Kapının çalınması ile annesi yada hemşirenin olabilme ihtimaline karşı "Müsait değilim" diye bağırmıştı ama dikişlerini unutmuştu. Acıyla bir elini vurulduğu göğsünün alt kısmına koydu, ufak bir operasyon geçirmiş mermi çıkarılmış, dikiş felan atılmıştı ama acısı dün gibi tazeydi. Sanki o silahı kurtuluş çekmiş, kurtuluş ateş etmişti ona öyle içi yanıyordu

Adım seslerinin geldiği yöne çevirdi bakışlarını, polisler gelmişti. İfadeler tutmuyor gibiydi o yüzden tekrar ensesindelerdi savaşın. Netliğe ulaşması için dua ediyordu, artık ne olacaksa kaderineydi fakat hala kurtuluştan bir hareket bekliyordu sanki çok imkanlıymış gibi..
Birkaç sorudan sonra asıl konuya gelmişlerdi.

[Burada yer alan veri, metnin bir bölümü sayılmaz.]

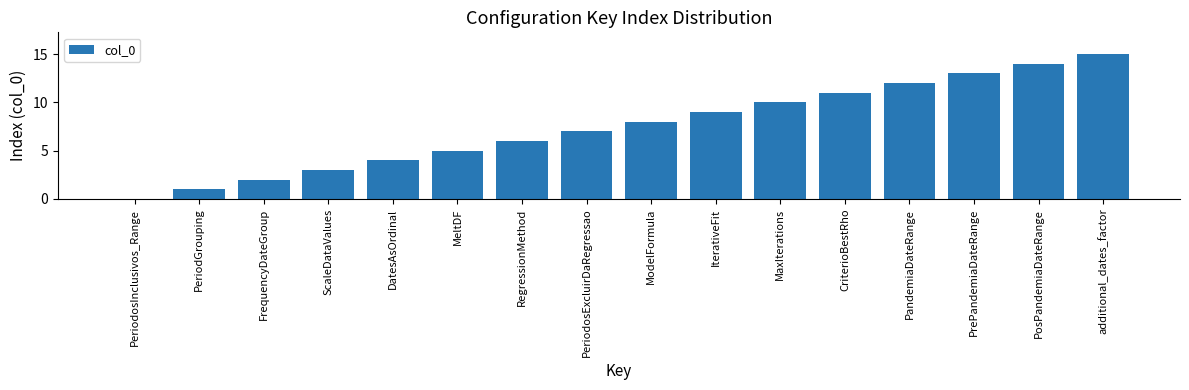

Which category has the highest value across all series?

additional_dates_factor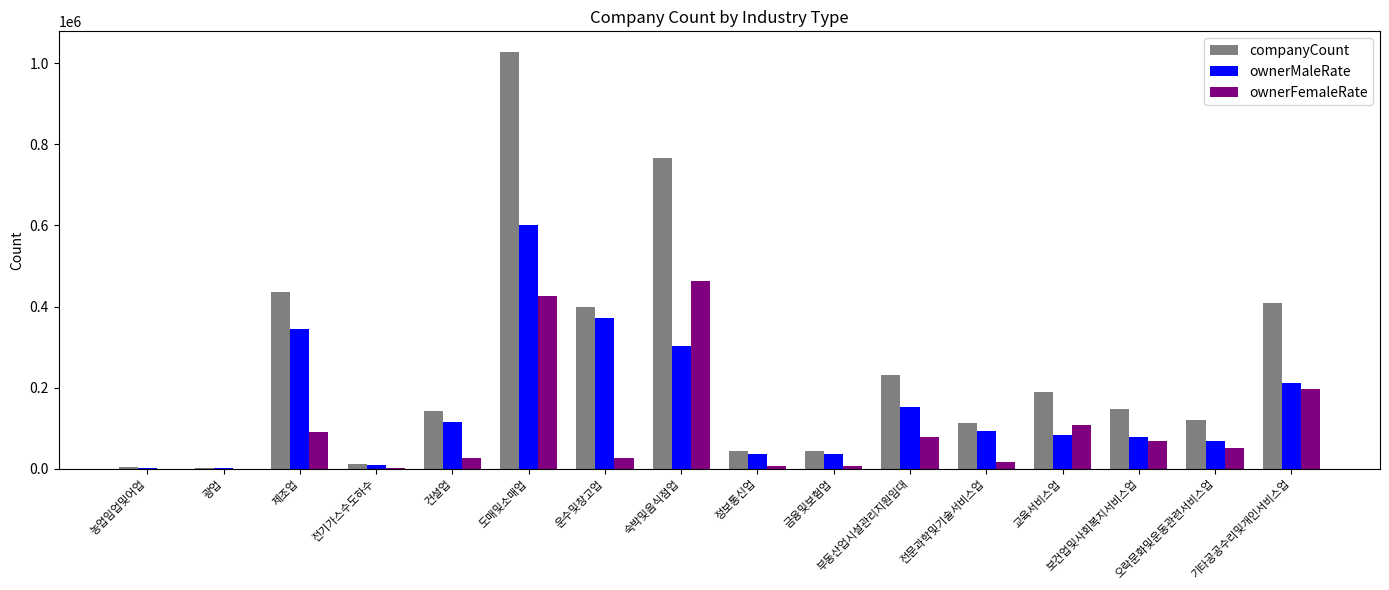

What is the maximum value shown in the chart?

1027109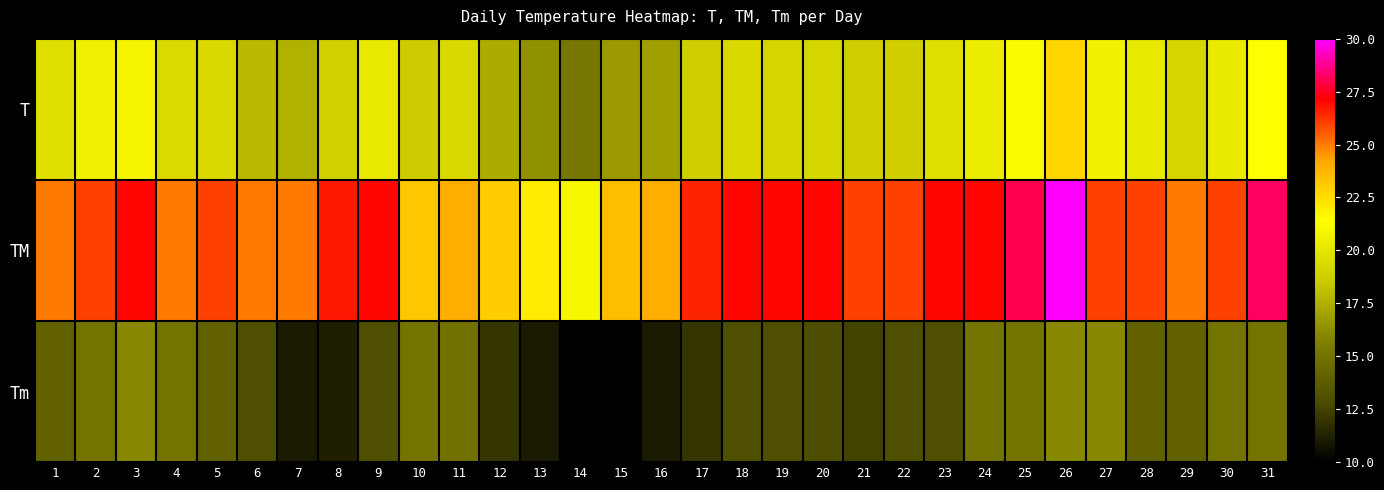

How many distinct data groups are displayed?

3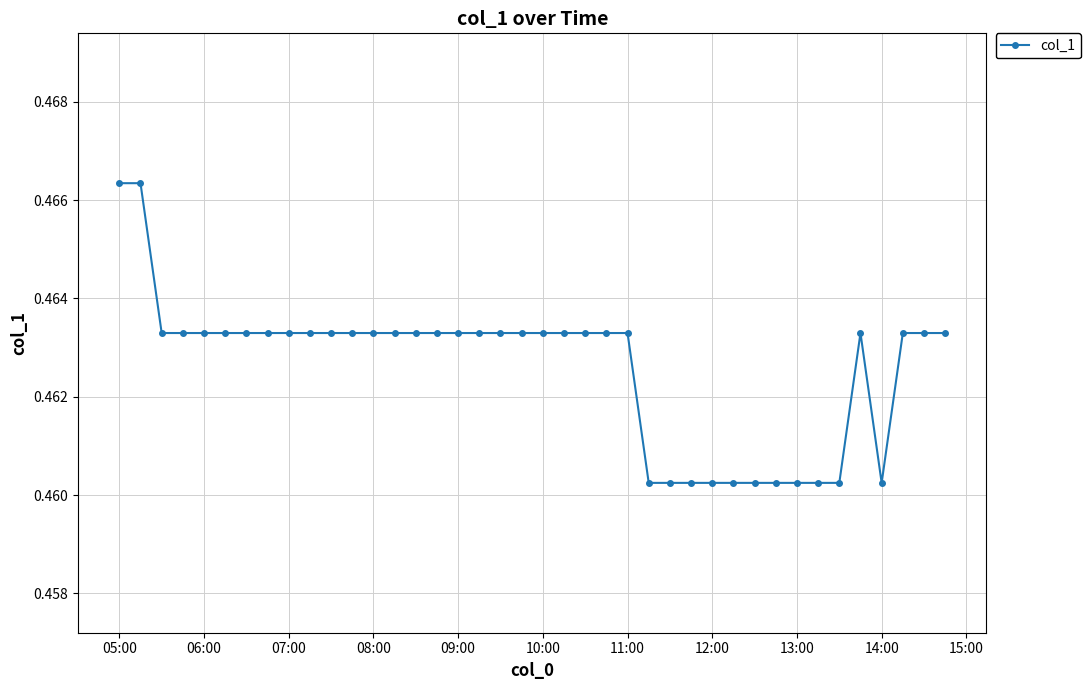

How many values are between 0 and 1?

40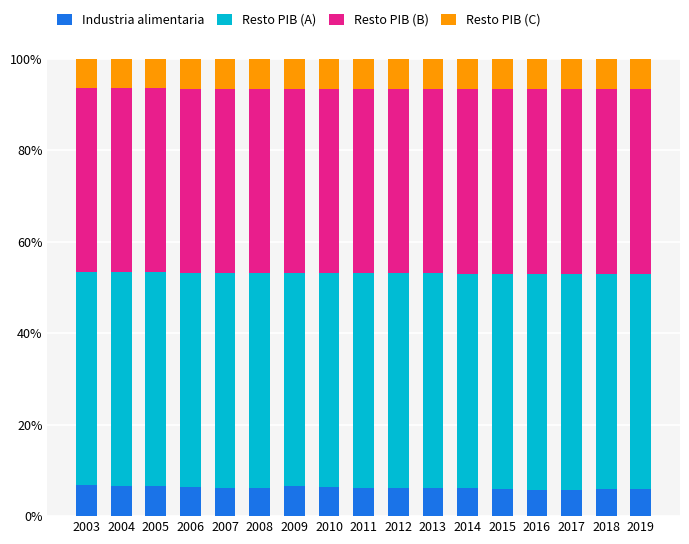

Does the chart contain any negative values?

No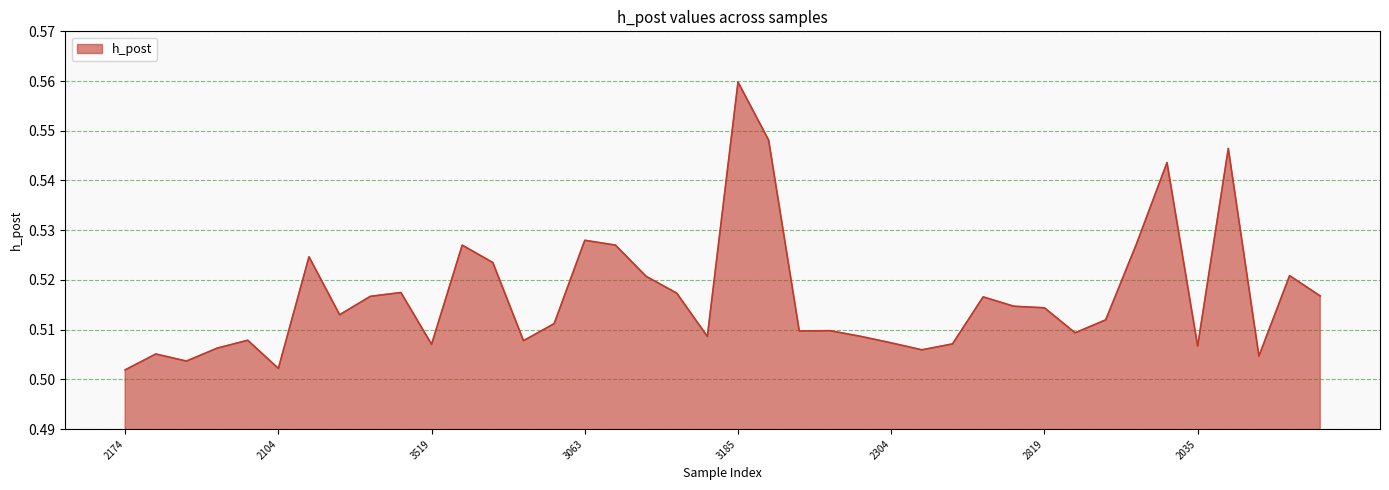

Does the chart display data point markers on the line(s)?

No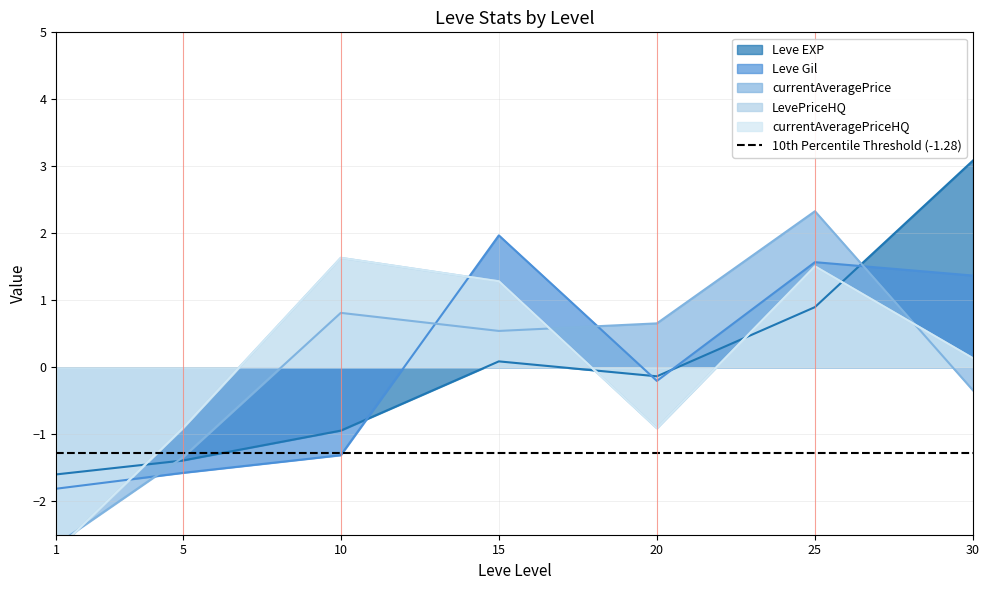

True or false: Leve EXP and Leve Gil cross at least once.

True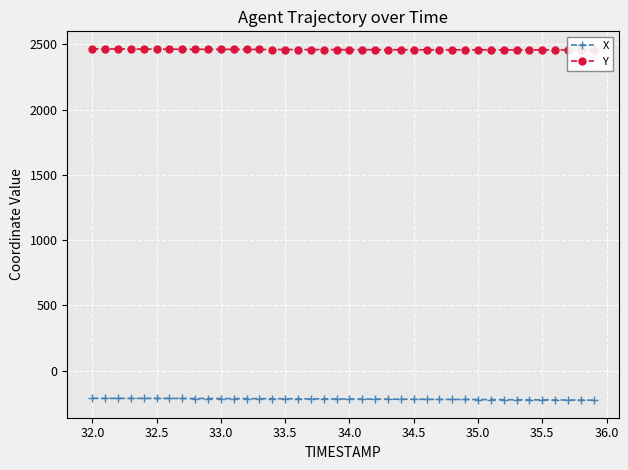

What is the average value of the Y series?

2460.5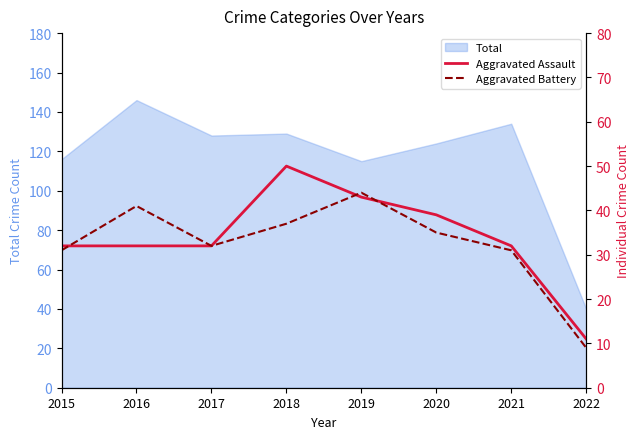

What is the value of the Aggravated Assault point at the 2nd from the left?

32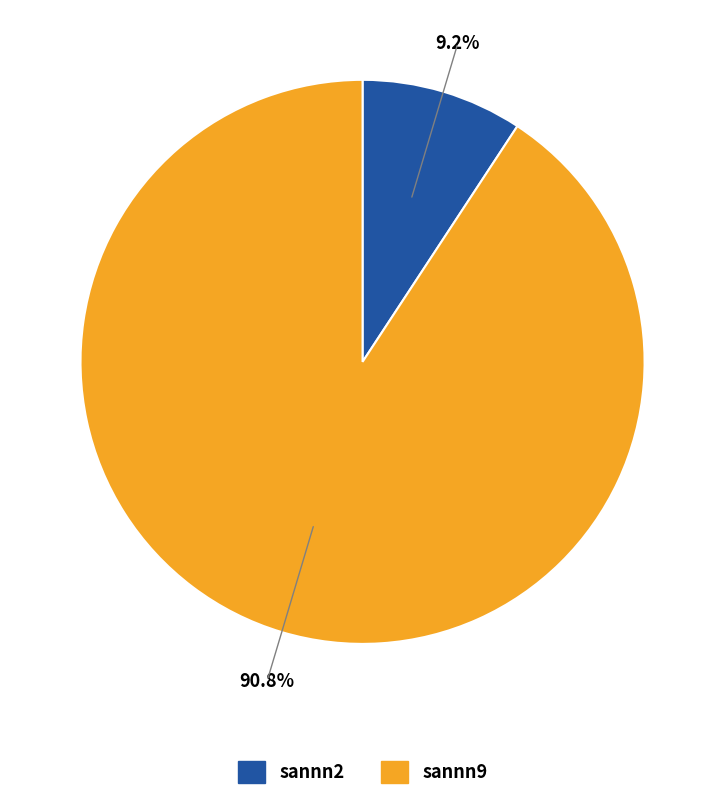

To the nearest percent, what percentage of the pie is sannn9?

91%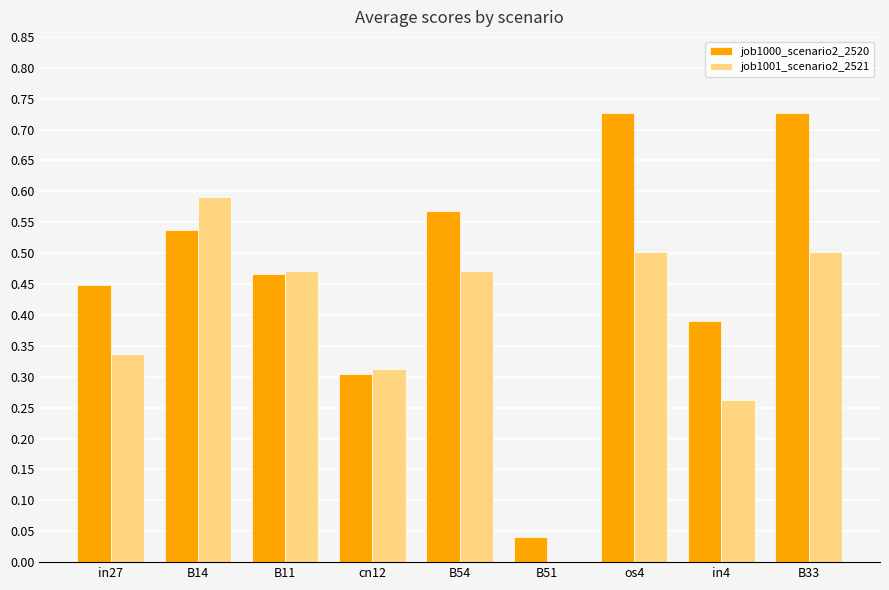

Between B54 and os4, which series saw the biggest shift?

job1000_scenario2_2520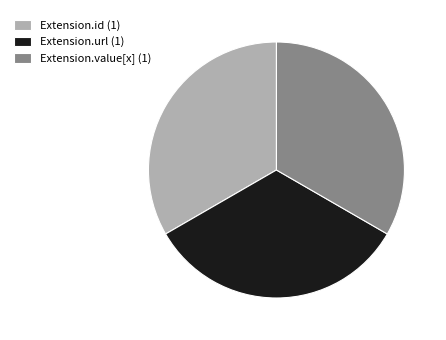

The Extension.value[x] (1) slice represents 38% of the pie. True or false?

False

"Savaş bey,Kenan Ataç'ın verdiği ifadeye göre Kurtuluş Kaya'yı zorla rehin almışsınız."

Savaş kaşlarını çatarak polislere dikti bakışlarını, düpedüz iftira atıyordu pezevenk.

"Hayır tabii ki, ben sadece evime gidiyordum tesadüfen karşılaştım Kurtuluşla. Hem aynı mahalle de oturuyoruz karşılaşmam gayet normal,  Aramızda olan bir olay hakkında konuşuyorduk, sonradan o... Kenan geldi işte"

Bir polis gerekli notları tutarken, diğeri savaşı izliyordu. belki hareketlerini izliyordu doğruluk amacıyla ama zaten savaş doğru söylüyordu

"O zaman neden vurmaya kalkıştınız Kenan Ataç'ı?"

Sabır, sadece sabır diliyordu Allah'ından

"Beni tahrik etti Kenan, zaten ilk silahı doğrultan kişi de o idi."

polislerin aynı şeyleri yapması ve bitmeyen sualleri savaşı boğuyordu resmen, onun istediği sadece kurtuluş ile konuşmaktı.

"Peki ifadenizi yeniledik, mahkeme kararı netleşene ve iyileşene kadar sizi kelepçeli tutmaya devam edeceğiz."

Savaş soru sormak istese de hiç hali yoktu, giden polisleri izlerken arkalarından giren annesine baktı.

"Anne?"

Züleyha Hanım ellerinde birkaç poşetle dinlenme koltuğuna oturmuştu. yorulmuş olduğu gözünden belliydi

"Daha iyi misin oğlum?"

"Şu polisler tepemin tasını attırdı yine, gereksiz sualler"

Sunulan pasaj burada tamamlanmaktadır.